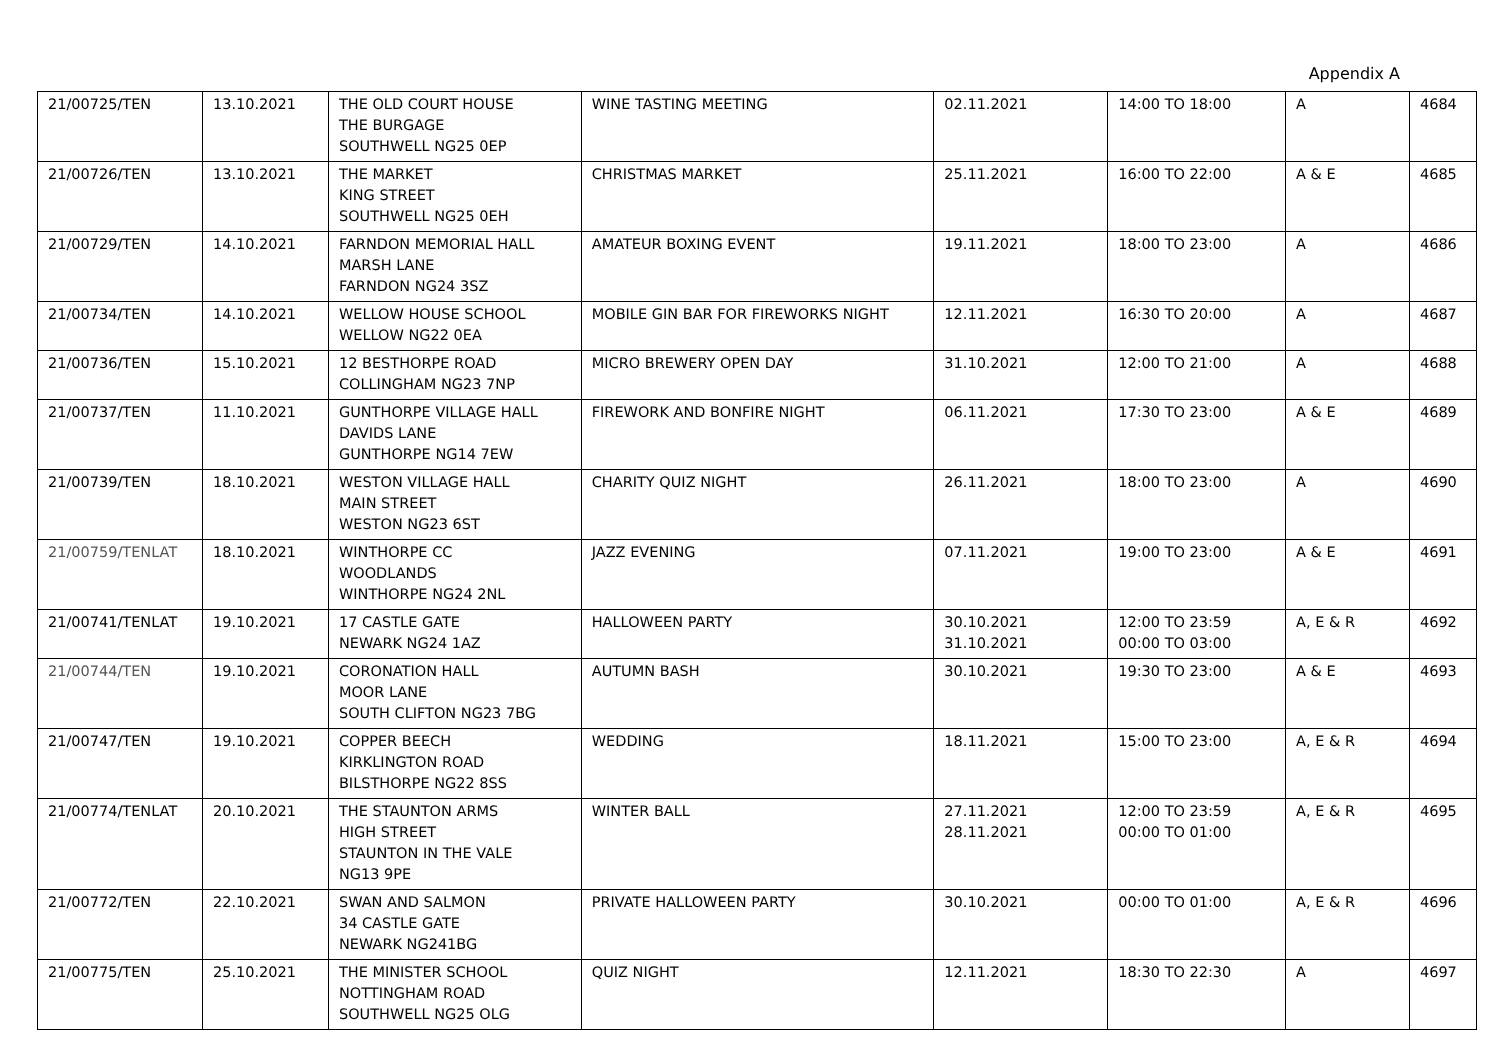Appendix A
| 21/00725/TEN | 13.10.2021 | THE OLD COURT HOUSE THE BURGAGE SOUTHWELL NG25 0EP | WINE TASTING MEETING | 02.11.2021 | 14:00 TO 18:00 | A | 4684 |
| 21/00726/TEN | 13.10.2021 | THE MARKET KING STREET SOUTHWELL NG25 0EH | CHRISTMAS MARKET | 25.11.2021 | 16:00 TO 22:00 | A & E | 4685 |
| 21/00729/TEN | 14.10.2021 | FARNDON MEMORIAL HALL MARSH LANE FARNDON NG24 3SZ | AMATEUR BOXING EVENT | 19.11.2021 | 18:00 TO 23:00 | A | 4686 |
| 21/00734/TEN | 14.10.2021 | WELLOW HOUSE SCHOOL WELLOW NG22 0EA | MOBILE GIN BAR FOR FIREWORKS NIGHT | 12.11.2021 | 16:30 TO 20:00 | A | 4687 |
| 21/00736/TEN | 15.10.2021 | 12 BESTHORPE ROAD COLLINGHAM NG23 7NP | MICRO BREWERY OPEN DAY | 31.10.2021 | 12:00 TO 21:00 | A | 4688 |
| 21/00737/TEN | 11.10.2021 | GUNTHORPE VILLAGE HALL DAVIDS LANE GUNTHORPE NG14 7EW | FIREWORK AND BONFIRE NIGHT | 06.11.2021 | 17:30 TO 23:00 | A & E | 4689 |
| 21/00739/TEN | 18.10.2021 | WESTON VILLAGE HALL MAIN STREET WESTON NG23 6ST | CHARITY QUIZ NIGHT | 26.11.2021 | 18:00 TO 23:00 | A | 4690 |
| 21/00759/TENLAT | 18.10.2021 | WINTHORPE CC WOODLANDS WINTHORPE NG24 2NL | JAZZ EVENING | 07.11.2021 | 19:00 TO 23:00 | A & E | 4691 |
| 21/00741/TENLAT | 19.10.2021 | 17 CASTLE GATE NEWARK NG24 1AZ | HALLOWEEN PARTY | 30.10.2021 31.10.2021 | 12:00 TO 23:59 00:00 TO 03:00 | A, E & R | 4692 |
| 21/00744/TEN | 19.10.2021 | CORONATION HALL MOOR LANE SOUTH CLIFTON NG23 7BG | AUTUMN BASH | 30.10.2021 | 19:30 TO 23:00 | A & E | 4693 |
| 21/00747/TEN | 19.10.2021 | COPPER BEECH KIRKLINGTON ROAD BILSTHORPE NG22 8SS | WEDDING | 18.11.2021 | 15:00 TO 23:00 | A, E & R | 4694 |
| 21/00774/TENLAT | 20.10.2021 | THE STAUNTON ARMS HIGH STREET STAUNTON IN THE VALE NG13 9PE | WINTER BALL | 27.11.2021 28.11.2021 | 12:00 TO 23:59 00:00 TO 01:00 | A, E & R | 4695 |
| 21/00772/TEN | 22.10.2021 | SWAN AND SALMON 34 CASTLE GATE NEWARK NG241BG | PRIVATE HALLOWEEN PARTY | 30.10.2021 | 00:00 TO 01:00 | A, E & R | 4696 |
| 21/00775/TEN | 25.10.2021 | THE MINISTER SCHOOL NOTTINGHAM ROAD SOUTHWELL NG25 OLG | QUIZ NIGHT | 12.11.2021 | 18:30 TO 22:30 | A | 4697 |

* * * * *

◆ Problem statement: Search the listing above for the string "SOUTHWELL" and copy each line that has it.

◆ Output for this task:
| 21/00725/TEN | 13.10.2021 | THE OLD COURT HOUSE THE BURGAGE SOUTHWELL NG25 0EP | WINE TASTING MEETING | 02.11.2021 | 14:00 TO 18:00 | A | 4684 |
| 21/00726/TEN | 13.10.2021 | THE MARKET KING STREET SOUTHWELL NG25 0EH | CHRISTMAS MARKET | 25.11.2021 | 16:00 TO 22:00 | A & E | 4685 |
| 21/00775/TEN | 25.10.2021 | THE MINISTER SCHOOL NOTTINGHAM ROAD SOUTHWELL NG25 OLG | QUIZ NIGHT | 12.11.2021 | 18:30 TO 22:30 | A | 4697 |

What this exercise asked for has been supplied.